Discussion:
Brucellosis is a zoonotic disease that can be found worldwide. Although it has been eradicated and is under control in most developed countries, it still represents an important health problem in many parts of the world, including the Middle East, the Mediterranean, Mexico, and Central and South America5. In some countries, such as Peru, Kuwait, Saudi Arabia, and Iran brucellosis is endemic6,7.
Brucellosis presents with a spectrum of clinical manifestations, and diagnosis is based on clinical signs and positive bacteriological and serological tests. Ocular involvement caused by Brucella remains poorly recognized. Some ocular manifestations include dacryoadenitis, episcleritis, chronic sclerouveitis, nummular keratitis, cataract, glaucoma, multifocal choroiditis, exudative retinal detachment, maculopathy, and optic neuritis8,9.

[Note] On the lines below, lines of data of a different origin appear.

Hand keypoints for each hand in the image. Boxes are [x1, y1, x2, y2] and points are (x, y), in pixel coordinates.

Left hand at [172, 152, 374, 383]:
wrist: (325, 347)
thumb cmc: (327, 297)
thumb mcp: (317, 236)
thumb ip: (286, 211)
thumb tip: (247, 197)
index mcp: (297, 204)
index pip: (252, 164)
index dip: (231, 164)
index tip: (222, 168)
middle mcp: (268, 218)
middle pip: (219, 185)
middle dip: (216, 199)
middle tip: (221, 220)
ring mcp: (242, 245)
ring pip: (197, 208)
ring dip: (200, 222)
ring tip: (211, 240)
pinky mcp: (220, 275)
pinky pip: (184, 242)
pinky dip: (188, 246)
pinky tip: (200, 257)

Cavallaro et al . reported a patient with papilledema due to brucellosis treated with sole anti-brucellosis without steroid administration10. Lashay et al . from Iran reported a case of bilateral optic nerve head swelling following brucellosis, which led to bilateral optic nerve atrophy and visual loss11.

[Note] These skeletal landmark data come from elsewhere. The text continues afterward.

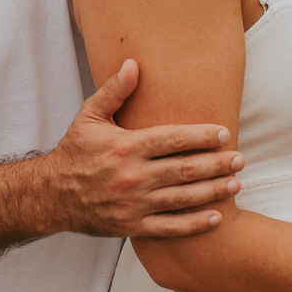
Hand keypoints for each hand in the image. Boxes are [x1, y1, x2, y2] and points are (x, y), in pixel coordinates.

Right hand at [40, 60, 244, 238]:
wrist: (51, 195)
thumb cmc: (74, 151)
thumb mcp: (89, 116)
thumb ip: (114, 91)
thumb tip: (133, 63)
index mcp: (126, 147)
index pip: (172, 139)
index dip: (201, 136)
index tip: (224, 133)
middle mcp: (132, 176)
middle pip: (185, 169)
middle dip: (217, 164)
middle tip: (240, 159)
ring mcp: (133, 204)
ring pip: (183, 199)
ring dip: (213, 191)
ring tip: (236, 184)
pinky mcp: (132, 227)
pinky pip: (170, 228)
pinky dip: (195, 224)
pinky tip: (216, 217)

Endogenous endophthalmitis is an ophthalmic emergency that can have severe sight-threatening complications and still presents a diagnostic and therapeutic challenge even with improvements in therapeutic modalities. The main prognostic factor is the virulence of the causative organism: once the organism enters the eye, it rapidly destroys ocular tissues. However, it should be considered that our patient’s poor outcome could also be related to sequelae of endophthalmitis such as RRD and proliferative vitreoretinopathy (PVR) than the high virulence of the organism. Endogenous endophthalmitis is one of the manifestations of brucellosis which is spreading from ocular blood circulation. The diagnosis of brucella endophthalmitis may be quite challenging and requires a high index of suspicion in the absence of characteristic systemic features. Regarding a 1.3% false positive rate for serology assessment for the diagnosis of brucellosis, we considered other differentials such as fungal, bacterial, and tuberculosis-related endogenous endophthalmitis12. However, the patient’s systemic work-ups end in brucellosis. The point to notice in this case is the occurrence of endophthalmitis about four months after the patient’s systemic symptoms. Orey et al. reported a 26-year-old female with the final diagnosis of brucella endogenous endophthalmitis, which was treated with high-dose systemic corticosteroids and azathioprine with an initial misdiagnosis elsewhere. They concluded that the diagnosis of brucellosis should be considered in any case of panuveitis of unknown origin in endemic areas7.
While previous studies have shown an appropriate response to treatment in patients with Brucella endophthalmitis11, in this article, we reported a patient with fulminant endogenous endophthalmitis following brucellosis, which had a poor visual prognosis and is prone to phthisis bulbi despite our therapeutic efforts.